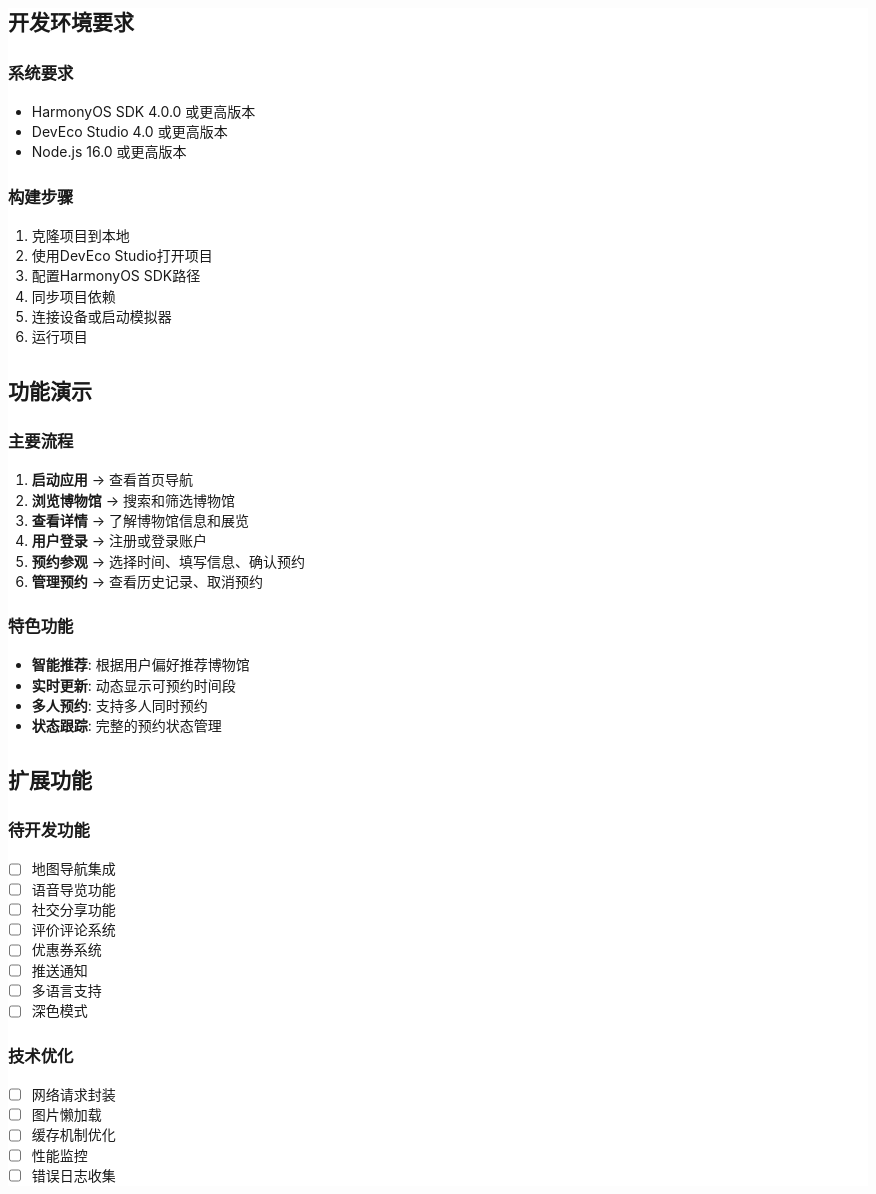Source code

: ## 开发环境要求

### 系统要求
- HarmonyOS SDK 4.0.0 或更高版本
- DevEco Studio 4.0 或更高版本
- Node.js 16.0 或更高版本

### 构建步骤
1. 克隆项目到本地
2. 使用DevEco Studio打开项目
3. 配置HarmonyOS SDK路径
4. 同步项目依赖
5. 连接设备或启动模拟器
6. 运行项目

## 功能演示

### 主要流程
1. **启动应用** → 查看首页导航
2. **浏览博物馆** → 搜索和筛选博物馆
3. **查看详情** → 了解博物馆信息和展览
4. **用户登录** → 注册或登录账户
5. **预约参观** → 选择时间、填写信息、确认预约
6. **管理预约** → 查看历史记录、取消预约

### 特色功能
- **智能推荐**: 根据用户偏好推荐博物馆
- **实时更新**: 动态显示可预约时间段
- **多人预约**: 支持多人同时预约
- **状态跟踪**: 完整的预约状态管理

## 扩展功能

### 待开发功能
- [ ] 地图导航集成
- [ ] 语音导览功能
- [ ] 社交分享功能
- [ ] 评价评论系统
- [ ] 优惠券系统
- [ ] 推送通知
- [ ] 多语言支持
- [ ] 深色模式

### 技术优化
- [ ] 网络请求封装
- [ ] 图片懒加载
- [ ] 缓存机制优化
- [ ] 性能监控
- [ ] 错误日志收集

--

DIRECTIVE ▸ Print exactly the lines from the one containing "2. **浏览博物馆** → 搜索和筛选博物馆" through the last line of the records above, both included.

ANSWER TO THE PROBLEM ▸
2. **浏览博物馆** → 搜索和筛选博物馆
3. **查看详情** → 了解博物馆信息和展览
4. **用户登录** → 注册或登录账户
5. **预约参观** → 选择时间、填写信息、确认预约
6. **管理预约** → 查看历史记录、取消预约

### 特色功能
- **智能推荐**: 根据用户偏好推荐博物馆
- **实时更新**: 动态显示可预约时间段
- **多人预约**: 支持多人同时预约
- **状态跟踪**: 完整的预约状态管理

## 扩展功能

### 待开发功能
- [ ] 地图导航集成
- [ ] 语音导览功能
- [ ] 社交分享功能
- [ ] 评价评论系统
- [ ] 优惠券系统
- [ ] 推送通知
- [ ] 多语言支持
- [ ] 深色模式

### 技术优化
- [ ] 网络请求封装
- [ ] 图片懒加载
- [ ] 缓存机制优化
- [ ] 性能监控
- [ ] 错误日志收集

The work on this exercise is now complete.